Ganha preocupante força na Justiça Eleitoral uma tese jurídica que tem como roupagem o pretexto de resguardar o equilíbrio das eleições, mas que encerra, na verdade, um odioso preconceito e ataca frontalmente o direito fundamental de crença de todo cidadão brasileiro. A novidade atende pelo nome de abuso de poder religioso — figura, aliás, sequer prevista na legislação brasileira.

O objetivo por trás da tese é claro: cercear o direito fundamental de um eleitor religioso de votar em alguém que partilha das mesmas crenças que ele e, logo, lhe representará melhor no Parlamento.
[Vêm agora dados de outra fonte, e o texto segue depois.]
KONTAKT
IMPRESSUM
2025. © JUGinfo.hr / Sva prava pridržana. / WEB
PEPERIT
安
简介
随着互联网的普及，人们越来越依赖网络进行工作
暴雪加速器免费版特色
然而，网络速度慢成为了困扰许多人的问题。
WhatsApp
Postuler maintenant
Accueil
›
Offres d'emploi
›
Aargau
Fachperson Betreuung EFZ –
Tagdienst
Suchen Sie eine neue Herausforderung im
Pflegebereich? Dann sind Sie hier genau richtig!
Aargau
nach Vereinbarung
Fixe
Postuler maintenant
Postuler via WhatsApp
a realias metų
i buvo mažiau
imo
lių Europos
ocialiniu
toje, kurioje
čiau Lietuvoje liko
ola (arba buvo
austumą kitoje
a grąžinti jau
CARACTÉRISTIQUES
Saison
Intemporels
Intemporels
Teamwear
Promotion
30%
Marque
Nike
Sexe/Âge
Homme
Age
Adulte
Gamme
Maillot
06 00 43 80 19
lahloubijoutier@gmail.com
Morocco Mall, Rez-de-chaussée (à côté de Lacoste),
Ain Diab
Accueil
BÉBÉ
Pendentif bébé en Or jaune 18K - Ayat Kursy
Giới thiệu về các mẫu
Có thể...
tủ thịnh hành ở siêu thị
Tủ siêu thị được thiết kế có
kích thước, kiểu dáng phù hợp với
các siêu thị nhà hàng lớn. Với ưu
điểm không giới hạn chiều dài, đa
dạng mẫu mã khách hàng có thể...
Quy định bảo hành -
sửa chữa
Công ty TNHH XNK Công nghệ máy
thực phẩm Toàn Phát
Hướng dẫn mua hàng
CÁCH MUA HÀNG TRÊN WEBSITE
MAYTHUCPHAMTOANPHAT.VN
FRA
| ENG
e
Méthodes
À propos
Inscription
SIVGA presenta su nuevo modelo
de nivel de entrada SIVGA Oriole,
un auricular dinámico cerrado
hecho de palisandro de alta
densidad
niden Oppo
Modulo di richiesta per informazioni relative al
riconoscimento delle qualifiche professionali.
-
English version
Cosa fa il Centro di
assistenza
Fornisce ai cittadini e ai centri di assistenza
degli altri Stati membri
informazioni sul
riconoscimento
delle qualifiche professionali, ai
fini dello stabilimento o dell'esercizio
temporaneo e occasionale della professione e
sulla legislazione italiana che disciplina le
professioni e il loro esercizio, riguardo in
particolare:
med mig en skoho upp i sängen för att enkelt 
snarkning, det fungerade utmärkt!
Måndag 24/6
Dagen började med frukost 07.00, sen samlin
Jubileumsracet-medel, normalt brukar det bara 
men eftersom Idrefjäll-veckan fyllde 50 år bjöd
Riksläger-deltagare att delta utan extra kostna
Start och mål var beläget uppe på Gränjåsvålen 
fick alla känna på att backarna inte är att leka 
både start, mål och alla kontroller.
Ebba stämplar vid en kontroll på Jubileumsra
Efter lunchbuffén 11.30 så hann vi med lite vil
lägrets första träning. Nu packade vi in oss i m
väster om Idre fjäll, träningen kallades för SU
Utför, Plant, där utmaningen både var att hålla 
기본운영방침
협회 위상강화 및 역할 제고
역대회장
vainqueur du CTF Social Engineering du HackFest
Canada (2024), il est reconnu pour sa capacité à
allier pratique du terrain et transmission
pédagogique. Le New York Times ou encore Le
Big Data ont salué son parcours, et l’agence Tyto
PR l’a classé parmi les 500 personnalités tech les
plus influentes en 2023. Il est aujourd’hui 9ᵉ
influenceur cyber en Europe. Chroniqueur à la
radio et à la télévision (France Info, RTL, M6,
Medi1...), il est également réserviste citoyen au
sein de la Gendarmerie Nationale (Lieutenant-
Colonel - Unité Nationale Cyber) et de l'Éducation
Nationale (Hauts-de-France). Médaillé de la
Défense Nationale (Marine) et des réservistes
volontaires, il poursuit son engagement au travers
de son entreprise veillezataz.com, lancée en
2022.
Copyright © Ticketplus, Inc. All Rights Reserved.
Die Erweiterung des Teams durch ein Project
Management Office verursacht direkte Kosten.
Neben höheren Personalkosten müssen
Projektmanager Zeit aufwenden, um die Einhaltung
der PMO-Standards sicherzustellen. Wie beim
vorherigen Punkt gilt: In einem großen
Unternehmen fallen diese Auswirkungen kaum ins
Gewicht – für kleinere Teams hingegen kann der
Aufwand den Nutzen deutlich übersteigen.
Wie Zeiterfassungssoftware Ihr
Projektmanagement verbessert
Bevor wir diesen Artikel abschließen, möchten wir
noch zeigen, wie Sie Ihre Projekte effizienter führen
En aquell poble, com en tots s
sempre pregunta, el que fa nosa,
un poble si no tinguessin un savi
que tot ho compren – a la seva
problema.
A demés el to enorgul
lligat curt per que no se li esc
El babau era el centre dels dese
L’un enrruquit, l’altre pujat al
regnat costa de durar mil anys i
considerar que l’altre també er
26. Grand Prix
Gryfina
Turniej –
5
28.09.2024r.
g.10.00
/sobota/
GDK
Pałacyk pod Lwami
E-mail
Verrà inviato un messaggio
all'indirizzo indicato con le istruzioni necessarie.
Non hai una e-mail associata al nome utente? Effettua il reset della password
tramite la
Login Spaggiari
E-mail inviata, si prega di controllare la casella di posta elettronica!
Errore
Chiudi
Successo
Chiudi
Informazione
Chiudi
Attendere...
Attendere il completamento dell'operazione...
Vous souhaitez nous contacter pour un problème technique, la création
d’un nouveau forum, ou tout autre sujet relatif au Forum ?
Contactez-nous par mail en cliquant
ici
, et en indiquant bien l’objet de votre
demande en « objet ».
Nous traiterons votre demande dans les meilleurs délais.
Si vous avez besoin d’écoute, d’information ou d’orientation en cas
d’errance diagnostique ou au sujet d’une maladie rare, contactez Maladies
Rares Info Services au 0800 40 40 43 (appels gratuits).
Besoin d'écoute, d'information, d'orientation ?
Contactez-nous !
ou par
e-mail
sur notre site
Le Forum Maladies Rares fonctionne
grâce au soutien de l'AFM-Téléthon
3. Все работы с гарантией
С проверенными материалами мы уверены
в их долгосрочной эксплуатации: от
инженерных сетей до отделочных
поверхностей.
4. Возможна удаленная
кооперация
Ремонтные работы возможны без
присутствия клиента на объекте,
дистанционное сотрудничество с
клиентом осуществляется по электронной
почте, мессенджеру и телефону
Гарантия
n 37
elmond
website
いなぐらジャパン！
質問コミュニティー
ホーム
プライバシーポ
A ideia básica da democracia representativa é a de que o cidadão escolha um representante que defenda sua visão de mundo, seus valores e ideias, e que, por meio dele, possa fazer com que sua voz seja ouvida e tenha alguma influência nas decisões tomadas nas diversas esferas de poder. Todos concordam com esse raciocínio. Por que, então, o argumento não vale quando o que une o eleitor e o candidato são suas ideias a respeito de Deus?

Esportistas fazem suas campanhas eleitorais em associações atléticas. Líderes comunitários são recebidos em galpões, salões de festas e casas de eventos em seus bairros para apresentar suas ideias. Personagens midiáticas usam a televisão para expor suas bandeiras, ainda que de forma dissimulada ou maquiada. Por quê, então, líderes religiosos não podem falar de política nos seus espaços de convivência?

Um jurista recentemente disse que é necessário proibir o “atrelamento de pedido de votos a crenças e práticas religiosas”. O que, afinal, isso significa? O “princípio” contido em tal expressão é tão aberto que pode, em breve, descambar para a simples perseguição política e religiosa. Parece exagero? Ora, para que não corramos o risco de atrelar votos e prática religiosa a melhor vacina seria proibir as reuniões, cultos e celebrações em época eleitoral. Por que não?

O Tribunal Superior Eleitoral está debruçado sobre a controvérsia. Um dos recursos que discute o tema começou a ser julgado, mas foi interrompido por pedido de vista. De qualquer forma, foi um alento ouvir o voto do relator da ação, ministro Henrique Neves.

Disse o ministro: “É absolutamente lícito e constitucionalmente assegurado que os sacerdotes e pregadores enfrentem em seus discursos, nas suas homilias, sermões, preleções ou reflexões os temas políticos que afligem a sociedade. E possam livremente adotar posição sobre esses problemas e expor suas opiniões e conselhos a respeito do tema. Por outro lado, nada impede que os candidatos abracem a defesa de causas religiosas”. Iluminado voto!

O preconceito existente em diversas esferas sociais em relação aos evangélicos faz com que teses que restringem a liberdade de expressão — porque é, sim, esse bem maior que está em jogo — ganhem campo e produzam efeitos práticos deletérios para uma parcela da população que exige e merece tanto respeito quanto os cidadãos que professam qualquer outra crença.

Podemos proibir um esportista aposentado de subir ao palco de um evento esportivo para dizer que pode representar bem quem gosta de esportes? Não soa razoável. Pois em caso que chegou recentemente à Justiça o candidato eleito pode perder o mandato porque subiu ao púlpito de uma igreja e foi elogiado pelo pastor.

Afinal, somos ou não somos uma democracia representativa?